Nasional

Siap Mental dan Spiritual, Dua Bekal Saat Terima Perjodohan

Jum, 20 Mei 2022 | 21:00 WIB

Siap Mental dan Spiritual, Dua Bekal Saat Terima Perjodohan

Pengasuh Pesantren Putri Al-Ihsan Lirboyo Kediri, Imas Fatimatuz Zahro (Ning Imas) dalam bincang santai. (Foto: Tangkapan layar YouTube NU Online)

Jakarta, NU Online
Pengasuh Pesantren Putri Al-Ihsan Lirboyo Kediri, Imas Fatimatuz Zahro, mengatakan bahwa perjalanan dalam pernikahan tidak semulus yang dikira kebanyakan khalayak. Setiap pasangan pasti akan menemui gelombang yang menghadang bahtera rumah tangga. Oleh karena itu, harus siap mental dan spiritual.


Pernyataan tersebut disampaikan Ning Imas saat wawancara yang dilakukan tim NU Online sebulan silam dan ditayangkan kembali di kanal YouTube NU Online dengan tema 5 Tips Saat Dijodohkan pada Kamis (19/05/2022) malam.


“Dalam hal menerima perjodohan, siap mental dan spiritual itu keniscayaan. Ketika di awal sudah mengiyakan, maka harus diupayakan sebaik mungkin. Akan tetapi, jika kita belum siap menerima perjodohan maka utarakan dengan cara yang baik. Karena orang tua pasti memahami,” tuturnya. 


Ning Imas juga mempertegas bahwa masalah hati dan ridha itu merupakan perkara lain dari jasad terpisah. Banyak orang yang menerima perjodohan, padahal hatinya dusta. Jadi, masalah penerimaan itu lebih berat dari yang terlihat.


“Ada yang sudah menjalani, tapi ternyata masih sedang berproses menerima kenyataan yang terjadi. Ini tidak apa-apa, karena itulah prosesnya,” imbuh putri KH A Kholiq Ridwan Abdurrozaq Lirboyo itu.


Setidaknya jika di awal semisal sudah ada 60% komitmen untuk menjalani bahtera rumah tangga, lanjut dia, itu sudah lebih baik daripada tidak ada sama sekali.
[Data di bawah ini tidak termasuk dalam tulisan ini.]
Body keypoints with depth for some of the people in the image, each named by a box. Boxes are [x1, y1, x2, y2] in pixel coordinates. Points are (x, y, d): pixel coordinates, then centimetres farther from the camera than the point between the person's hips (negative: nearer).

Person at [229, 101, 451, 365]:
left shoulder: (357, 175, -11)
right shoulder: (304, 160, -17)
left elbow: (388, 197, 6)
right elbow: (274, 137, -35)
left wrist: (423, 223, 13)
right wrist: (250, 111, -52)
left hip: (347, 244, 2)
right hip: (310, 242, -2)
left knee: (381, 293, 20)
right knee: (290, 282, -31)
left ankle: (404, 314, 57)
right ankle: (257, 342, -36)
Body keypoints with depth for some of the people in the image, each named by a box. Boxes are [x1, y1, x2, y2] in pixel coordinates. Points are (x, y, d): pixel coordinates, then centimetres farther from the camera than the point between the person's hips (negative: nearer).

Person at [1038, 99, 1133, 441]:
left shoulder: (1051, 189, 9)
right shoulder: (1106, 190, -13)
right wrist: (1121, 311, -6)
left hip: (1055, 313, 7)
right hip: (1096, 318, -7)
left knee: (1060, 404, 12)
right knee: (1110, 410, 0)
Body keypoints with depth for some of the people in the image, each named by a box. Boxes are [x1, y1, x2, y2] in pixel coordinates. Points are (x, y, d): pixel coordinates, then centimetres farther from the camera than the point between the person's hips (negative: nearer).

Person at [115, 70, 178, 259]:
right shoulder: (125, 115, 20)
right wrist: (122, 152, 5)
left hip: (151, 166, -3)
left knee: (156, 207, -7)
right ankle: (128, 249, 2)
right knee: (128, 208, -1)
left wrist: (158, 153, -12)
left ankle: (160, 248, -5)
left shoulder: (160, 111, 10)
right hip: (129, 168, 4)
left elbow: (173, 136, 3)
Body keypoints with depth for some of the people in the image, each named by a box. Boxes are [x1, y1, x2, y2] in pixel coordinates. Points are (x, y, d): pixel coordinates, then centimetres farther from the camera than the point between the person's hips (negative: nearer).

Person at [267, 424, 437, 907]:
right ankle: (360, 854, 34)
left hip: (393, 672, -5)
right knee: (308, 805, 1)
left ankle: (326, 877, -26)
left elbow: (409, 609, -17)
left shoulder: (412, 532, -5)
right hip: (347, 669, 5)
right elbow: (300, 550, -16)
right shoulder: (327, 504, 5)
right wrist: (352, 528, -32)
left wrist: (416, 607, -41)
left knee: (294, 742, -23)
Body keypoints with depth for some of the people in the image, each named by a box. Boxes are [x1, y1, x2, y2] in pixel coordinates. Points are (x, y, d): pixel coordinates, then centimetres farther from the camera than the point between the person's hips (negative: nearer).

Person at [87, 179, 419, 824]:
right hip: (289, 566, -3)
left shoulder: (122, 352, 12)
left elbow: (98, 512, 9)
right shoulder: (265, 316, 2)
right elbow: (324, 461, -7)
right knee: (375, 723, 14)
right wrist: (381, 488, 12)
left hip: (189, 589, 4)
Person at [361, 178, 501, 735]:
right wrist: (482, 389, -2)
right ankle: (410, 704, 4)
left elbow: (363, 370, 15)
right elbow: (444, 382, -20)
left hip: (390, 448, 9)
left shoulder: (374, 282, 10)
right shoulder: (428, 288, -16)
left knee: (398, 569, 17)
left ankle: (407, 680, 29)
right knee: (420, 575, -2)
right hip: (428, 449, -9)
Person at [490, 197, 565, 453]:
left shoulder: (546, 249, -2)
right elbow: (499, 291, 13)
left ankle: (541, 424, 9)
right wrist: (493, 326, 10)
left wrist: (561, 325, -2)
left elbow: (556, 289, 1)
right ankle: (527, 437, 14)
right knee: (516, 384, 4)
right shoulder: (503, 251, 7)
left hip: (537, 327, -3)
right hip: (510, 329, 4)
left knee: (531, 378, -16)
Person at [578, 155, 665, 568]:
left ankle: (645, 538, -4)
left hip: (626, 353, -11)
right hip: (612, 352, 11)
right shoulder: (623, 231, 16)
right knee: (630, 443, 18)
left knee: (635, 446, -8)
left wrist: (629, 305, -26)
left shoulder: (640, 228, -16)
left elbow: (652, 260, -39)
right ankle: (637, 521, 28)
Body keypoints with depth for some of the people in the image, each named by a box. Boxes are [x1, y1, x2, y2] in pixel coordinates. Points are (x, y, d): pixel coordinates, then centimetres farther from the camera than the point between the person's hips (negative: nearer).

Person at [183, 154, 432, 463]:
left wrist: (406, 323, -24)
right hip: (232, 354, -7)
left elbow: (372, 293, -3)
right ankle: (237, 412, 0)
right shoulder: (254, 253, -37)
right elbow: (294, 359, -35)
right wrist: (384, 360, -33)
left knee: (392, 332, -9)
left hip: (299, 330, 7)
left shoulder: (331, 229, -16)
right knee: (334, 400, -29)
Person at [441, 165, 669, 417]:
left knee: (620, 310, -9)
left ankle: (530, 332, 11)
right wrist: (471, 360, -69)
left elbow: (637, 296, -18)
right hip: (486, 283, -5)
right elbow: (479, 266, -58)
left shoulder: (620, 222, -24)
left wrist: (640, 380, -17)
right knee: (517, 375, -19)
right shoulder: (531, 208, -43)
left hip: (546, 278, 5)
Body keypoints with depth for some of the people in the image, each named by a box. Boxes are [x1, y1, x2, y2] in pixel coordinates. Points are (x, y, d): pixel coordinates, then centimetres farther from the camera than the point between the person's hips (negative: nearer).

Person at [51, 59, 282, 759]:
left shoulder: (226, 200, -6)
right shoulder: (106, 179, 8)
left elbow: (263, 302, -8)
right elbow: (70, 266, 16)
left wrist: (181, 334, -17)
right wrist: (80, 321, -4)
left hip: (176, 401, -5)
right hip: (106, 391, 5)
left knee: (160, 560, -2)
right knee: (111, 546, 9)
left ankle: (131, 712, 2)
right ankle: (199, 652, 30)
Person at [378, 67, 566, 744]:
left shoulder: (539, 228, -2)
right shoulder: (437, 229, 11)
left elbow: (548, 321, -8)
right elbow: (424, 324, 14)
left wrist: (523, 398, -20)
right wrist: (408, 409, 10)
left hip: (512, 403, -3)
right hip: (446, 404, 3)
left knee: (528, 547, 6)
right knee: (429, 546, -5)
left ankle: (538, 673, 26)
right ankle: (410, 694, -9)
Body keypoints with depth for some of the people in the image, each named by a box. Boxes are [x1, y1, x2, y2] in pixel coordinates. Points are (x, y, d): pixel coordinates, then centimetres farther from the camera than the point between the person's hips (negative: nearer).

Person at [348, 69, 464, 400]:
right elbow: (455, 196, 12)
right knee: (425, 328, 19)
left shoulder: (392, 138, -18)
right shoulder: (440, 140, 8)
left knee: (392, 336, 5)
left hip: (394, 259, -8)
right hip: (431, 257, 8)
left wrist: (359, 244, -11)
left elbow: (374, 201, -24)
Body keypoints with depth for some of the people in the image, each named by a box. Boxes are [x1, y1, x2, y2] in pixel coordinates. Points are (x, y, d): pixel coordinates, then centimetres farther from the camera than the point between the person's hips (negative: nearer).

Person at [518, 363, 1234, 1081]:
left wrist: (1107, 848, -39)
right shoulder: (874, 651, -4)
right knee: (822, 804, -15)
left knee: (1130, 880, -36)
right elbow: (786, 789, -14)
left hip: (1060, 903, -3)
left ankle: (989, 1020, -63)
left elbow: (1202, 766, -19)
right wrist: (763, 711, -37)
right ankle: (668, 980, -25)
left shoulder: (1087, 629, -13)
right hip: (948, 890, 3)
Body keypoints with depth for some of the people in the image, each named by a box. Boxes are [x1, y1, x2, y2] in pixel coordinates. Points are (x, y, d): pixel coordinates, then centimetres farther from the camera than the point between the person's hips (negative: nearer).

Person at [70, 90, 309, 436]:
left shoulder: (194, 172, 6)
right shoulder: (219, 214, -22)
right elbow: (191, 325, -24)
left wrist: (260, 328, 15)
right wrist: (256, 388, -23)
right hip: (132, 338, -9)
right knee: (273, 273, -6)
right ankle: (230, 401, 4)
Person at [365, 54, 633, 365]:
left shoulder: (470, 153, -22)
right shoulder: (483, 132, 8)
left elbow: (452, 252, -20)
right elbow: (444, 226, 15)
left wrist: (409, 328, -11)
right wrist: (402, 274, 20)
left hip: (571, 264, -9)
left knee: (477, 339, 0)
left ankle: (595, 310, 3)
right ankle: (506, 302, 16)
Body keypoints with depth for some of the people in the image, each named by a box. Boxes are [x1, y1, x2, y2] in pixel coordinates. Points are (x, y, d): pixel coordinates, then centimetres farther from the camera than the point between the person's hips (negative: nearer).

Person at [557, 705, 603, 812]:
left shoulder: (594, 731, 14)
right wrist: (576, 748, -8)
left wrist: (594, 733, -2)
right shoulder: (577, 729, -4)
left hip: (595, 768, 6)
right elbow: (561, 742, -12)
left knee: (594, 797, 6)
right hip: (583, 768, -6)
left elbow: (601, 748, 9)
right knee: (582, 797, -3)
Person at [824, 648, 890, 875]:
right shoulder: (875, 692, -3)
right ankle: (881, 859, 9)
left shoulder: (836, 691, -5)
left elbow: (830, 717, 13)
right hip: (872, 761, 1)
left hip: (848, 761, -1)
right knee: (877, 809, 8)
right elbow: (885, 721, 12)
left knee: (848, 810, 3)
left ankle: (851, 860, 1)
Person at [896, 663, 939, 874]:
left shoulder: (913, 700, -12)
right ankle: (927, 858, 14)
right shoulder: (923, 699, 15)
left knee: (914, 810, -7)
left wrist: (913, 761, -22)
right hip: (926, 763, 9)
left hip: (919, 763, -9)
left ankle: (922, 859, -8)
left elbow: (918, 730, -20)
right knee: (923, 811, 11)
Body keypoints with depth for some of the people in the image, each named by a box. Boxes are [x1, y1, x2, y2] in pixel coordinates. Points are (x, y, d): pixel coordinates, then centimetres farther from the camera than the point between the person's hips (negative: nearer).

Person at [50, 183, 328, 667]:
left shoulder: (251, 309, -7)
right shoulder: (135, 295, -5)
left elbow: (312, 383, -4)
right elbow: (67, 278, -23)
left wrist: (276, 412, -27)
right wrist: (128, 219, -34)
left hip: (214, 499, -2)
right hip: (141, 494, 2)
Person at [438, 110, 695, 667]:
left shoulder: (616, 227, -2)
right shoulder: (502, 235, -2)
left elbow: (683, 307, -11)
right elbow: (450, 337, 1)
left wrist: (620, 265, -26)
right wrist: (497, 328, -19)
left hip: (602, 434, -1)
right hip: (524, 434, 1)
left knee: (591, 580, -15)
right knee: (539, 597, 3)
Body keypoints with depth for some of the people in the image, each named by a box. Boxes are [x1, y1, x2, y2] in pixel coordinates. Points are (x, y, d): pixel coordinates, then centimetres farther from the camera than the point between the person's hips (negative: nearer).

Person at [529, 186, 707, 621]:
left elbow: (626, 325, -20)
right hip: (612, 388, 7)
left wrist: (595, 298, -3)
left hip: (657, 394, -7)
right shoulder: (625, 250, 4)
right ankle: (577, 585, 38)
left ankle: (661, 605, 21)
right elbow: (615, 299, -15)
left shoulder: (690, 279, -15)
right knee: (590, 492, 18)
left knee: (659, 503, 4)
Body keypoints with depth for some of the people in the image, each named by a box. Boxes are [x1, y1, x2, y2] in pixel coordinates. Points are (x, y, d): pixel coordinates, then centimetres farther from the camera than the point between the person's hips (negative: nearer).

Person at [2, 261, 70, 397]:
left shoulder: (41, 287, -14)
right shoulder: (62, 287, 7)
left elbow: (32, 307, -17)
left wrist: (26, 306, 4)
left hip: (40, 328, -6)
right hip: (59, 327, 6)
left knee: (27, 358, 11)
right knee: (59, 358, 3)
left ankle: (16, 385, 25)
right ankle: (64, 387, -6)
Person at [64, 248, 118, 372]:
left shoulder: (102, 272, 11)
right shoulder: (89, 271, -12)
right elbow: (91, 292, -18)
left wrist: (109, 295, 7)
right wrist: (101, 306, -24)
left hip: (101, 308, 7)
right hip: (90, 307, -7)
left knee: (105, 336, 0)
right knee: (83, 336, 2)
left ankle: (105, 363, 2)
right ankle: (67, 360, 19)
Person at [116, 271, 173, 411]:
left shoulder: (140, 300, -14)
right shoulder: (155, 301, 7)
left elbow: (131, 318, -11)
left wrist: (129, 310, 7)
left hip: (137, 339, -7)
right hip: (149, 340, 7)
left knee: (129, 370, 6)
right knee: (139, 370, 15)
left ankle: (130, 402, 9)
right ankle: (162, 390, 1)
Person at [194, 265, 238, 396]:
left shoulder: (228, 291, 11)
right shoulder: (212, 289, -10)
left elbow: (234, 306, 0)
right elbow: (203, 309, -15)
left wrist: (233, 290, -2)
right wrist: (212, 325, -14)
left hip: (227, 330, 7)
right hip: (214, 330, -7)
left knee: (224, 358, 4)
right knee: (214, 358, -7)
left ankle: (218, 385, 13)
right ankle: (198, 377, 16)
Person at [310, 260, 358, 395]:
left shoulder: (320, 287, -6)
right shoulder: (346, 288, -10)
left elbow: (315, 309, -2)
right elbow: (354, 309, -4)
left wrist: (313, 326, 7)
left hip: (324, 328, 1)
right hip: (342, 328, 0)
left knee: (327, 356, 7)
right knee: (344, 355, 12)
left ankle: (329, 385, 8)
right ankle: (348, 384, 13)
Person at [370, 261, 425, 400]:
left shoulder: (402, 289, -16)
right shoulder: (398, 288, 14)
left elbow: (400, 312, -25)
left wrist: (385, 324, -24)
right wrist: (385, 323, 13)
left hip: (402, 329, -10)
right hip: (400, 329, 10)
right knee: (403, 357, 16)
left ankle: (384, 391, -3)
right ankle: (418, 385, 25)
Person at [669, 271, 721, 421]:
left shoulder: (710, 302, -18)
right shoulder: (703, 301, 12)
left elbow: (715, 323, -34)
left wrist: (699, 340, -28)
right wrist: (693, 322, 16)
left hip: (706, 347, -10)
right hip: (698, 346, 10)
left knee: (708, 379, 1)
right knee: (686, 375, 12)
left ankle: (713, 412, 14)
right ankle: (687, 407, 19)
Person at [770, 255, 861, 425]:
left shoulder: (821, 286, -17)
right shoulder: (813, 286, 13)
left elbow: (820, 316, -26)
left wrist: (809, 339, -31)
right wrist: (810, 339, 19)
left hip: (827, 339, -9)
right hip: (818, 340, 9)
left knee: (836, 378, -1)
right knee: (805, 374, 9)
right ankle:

“Nabi pun ketika diminta keadilan untuk mencintai istrinya dengan setara dalam artian ‘urusan hati’ lantas berdoa yang artinya: ‘Ya Allah jangan kau siksa aku dengan perkara yang tidak aku miliki sedangkan Engkau memilikinya’,” tutur perempuan berusia 25 itu.


Karena, kata Ning Imas, urusan hati dan penerimaan berbeda dengan realita. Hati tidak bisa disetir, namun harus diupayakan secara berkala. Caranya supaya kita tidak terjebak dalam hubungan yang menyiksa diri sendiri.


“Yaitu dengan membuat batasan mana yang mampu kita terima dan mana yang tidak. Jadi, tangan yang satu untuk menolong orang lain. Sedang tangan lainnya untuk menolong diri sendiri,” pungkasnya.